> **Brief**
Search the material below for the string "buttons" and extract each line that has it.

*** Opening Material for this task ***

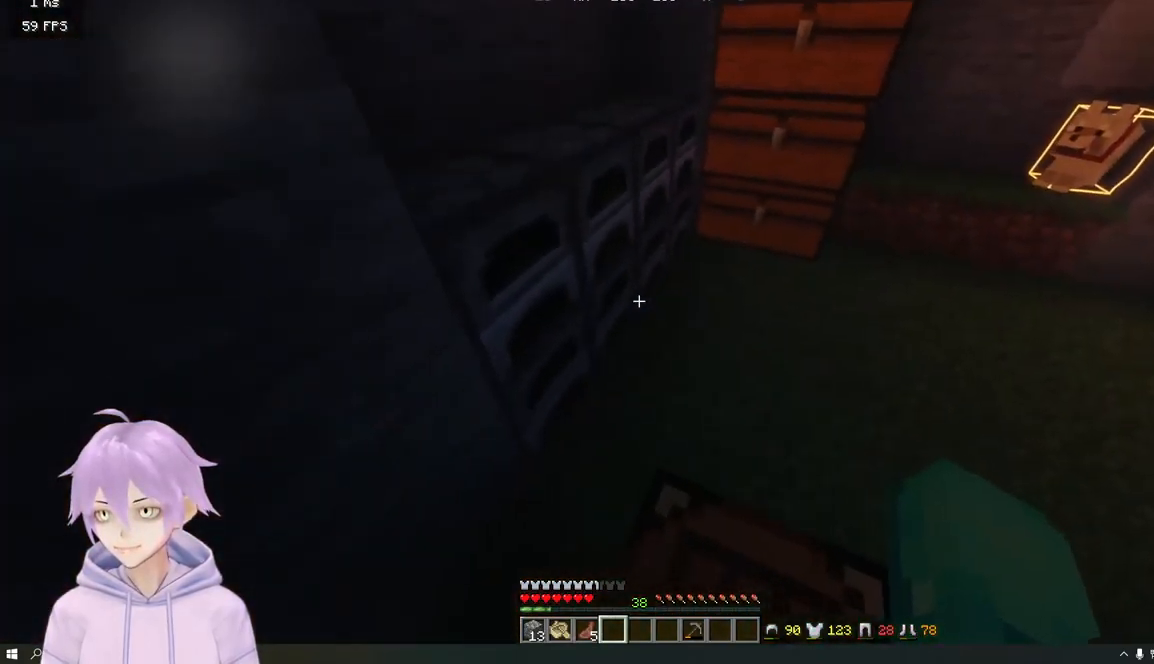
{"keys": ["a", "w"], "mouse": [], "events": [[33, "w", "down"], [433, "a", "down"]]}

*** Closing Material for this task ***
*** Opening Material for this task ***

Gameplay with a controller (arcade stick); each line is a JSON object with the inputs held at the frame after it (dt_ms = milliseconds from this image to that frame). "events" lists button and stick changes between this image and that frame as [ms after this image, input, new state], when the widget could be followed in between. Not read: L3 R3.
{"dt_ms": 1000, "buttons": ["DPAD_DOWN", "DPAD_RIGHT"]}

*** Closing Material for this task ***
*** Opening Material for this task ***

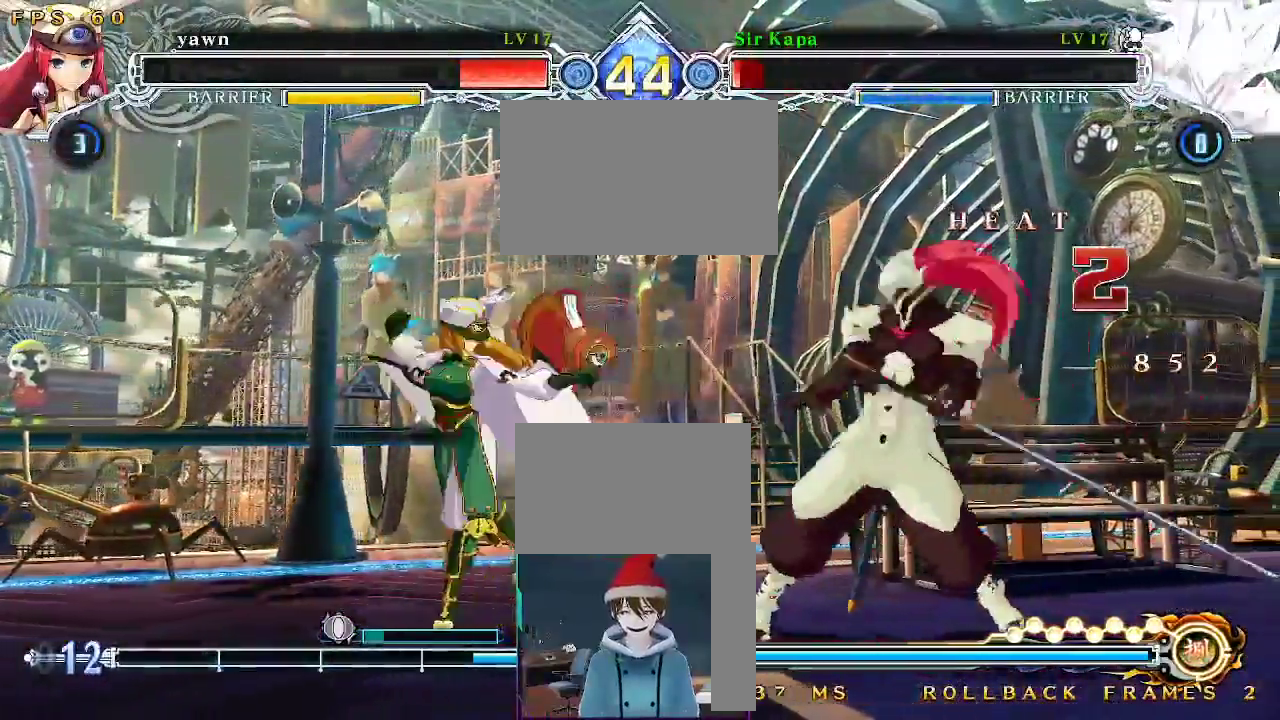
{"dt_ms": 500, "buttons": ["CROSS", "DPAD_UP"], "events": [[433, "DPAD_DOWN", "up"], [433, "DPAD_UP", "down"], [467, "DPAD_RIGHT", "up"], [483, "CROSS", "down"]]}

*** Closing Material for this task ***

> **Completed exercise**
{"dt_ms": 1000, "buttons": ["DPAD_DOWN", "DPAD_RIGHT"]}
{"dt_ms": 500, "buttons": ["CROSS", "DPAD_UP"], "events": [[433, "DPAD_DOWN", "up"], [433, "DPAD_UP", "down"], [467, "DPAD_RIGHT", "up"], [483, "CROSS", "down"]]}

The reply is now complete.